The Mafia’s Sicilian Roots
For centuries, Sicily, an island in the Mediterranean Sea between North Africa and the Italian mainland, was ruled by a long line of foreign invaders, including the Phoenicians, Romans, Arabs, French and Spanish. The residents of this island, which measures almost 10,000 square feet, formed groups to protect themselves from the often-hostile occupying forces, as well as from other regional groups of Sicilians. These groups, which later became known as clans or families, developed their own system for justice and retribution, carrying out their actions in secret. By the 19th century, small private armies known as “mafie” took advantage of the frequently violent, chaotic conditions in Sicily and extorted protection money from landowners. From this history, the Sicilian Mafia emerged as a collection of criminal clans or families.

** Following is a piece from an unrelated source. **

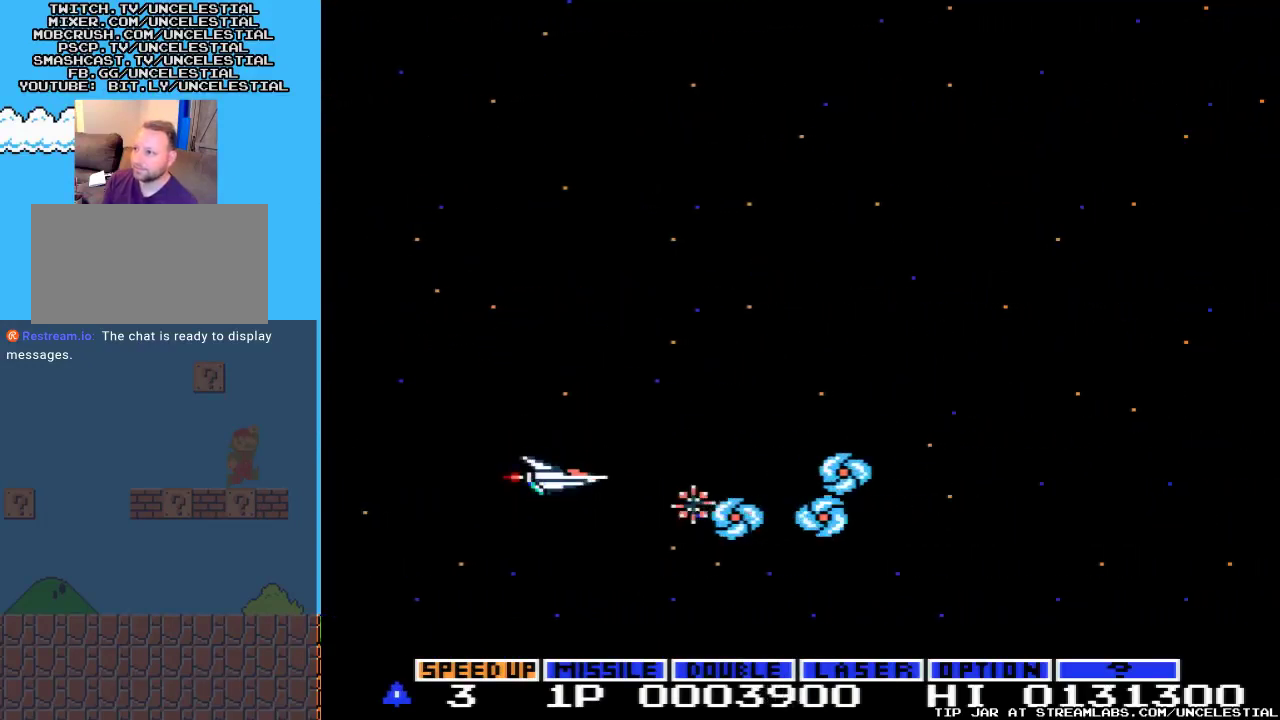
{"buttons": ["A", "DPAD_RIGHT"], "events": [[200, "DPAD_RIGHT", "down"]]}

Although its precise origins are unknown, the term Mafia came from a Sicilian-Arabic slang expression that means “acting as a protector against the arrogance of the powerful,” according to Selwyn Raab, author of “Five Families: The Rise, Decline, and Resurgence of America’s Most Powerful Mafia Empires. Raab notes that until the 19th century, the word “mafioso” did not refer to someone who was a criminal, but rather a person who was suspicious of central authority. In the 1860s, a play called “I Mafiusi della Vicaria” (“Heroes of the Penitentiary”), about a group of inmates at a Sicilian prison who maintained their own hierarchy and rituals, toured Italy and helped popularize the term Mafia in the Italian language.

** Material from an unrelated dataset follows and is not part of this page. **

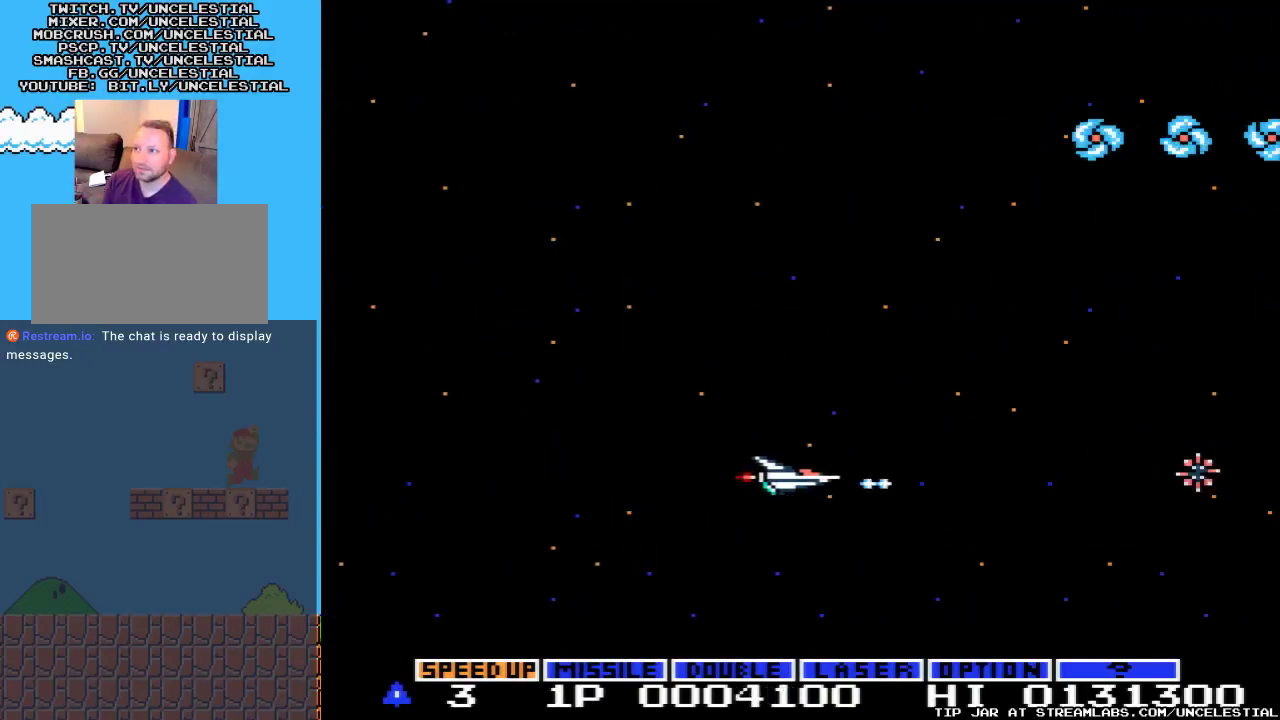
{"buttons": ["A", "DPAD_UP"], "events": [[33, "DPAD_UP", "down"], [433, "DPAD_LEFT", "up"]]}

The Mafia on the Rise in Italy
In 1861, Sicily became a province of recently unified Italy. However, chaos and crime reigned across the island as the fledgling Italian government tried to establish itself. In the 1870s, Roman officials even asked Sicilian Mafia clans to help them by going after dangerous, independent criminal bands; in exchange, officials would look the other way as the Mafia continued its protection shakedowns of landowners. The government believed this arrangement would be temporary, lasting just long enough for Rome to gain control; instead, the Mafia clans expanded their criminal activities and further entrenched themselves in Sicilian politics and the economy. The Mafia became adept at political corruption and intimidated people to vote for certain candidates, who were in turn beholden to the Mafia. Even the Catholic Church was involved with Mafia clans during this period, according to Raab, who notes that the church relied on Mafiosi to monitor its massive property holdings in Sicily and keep tenant farmers in line.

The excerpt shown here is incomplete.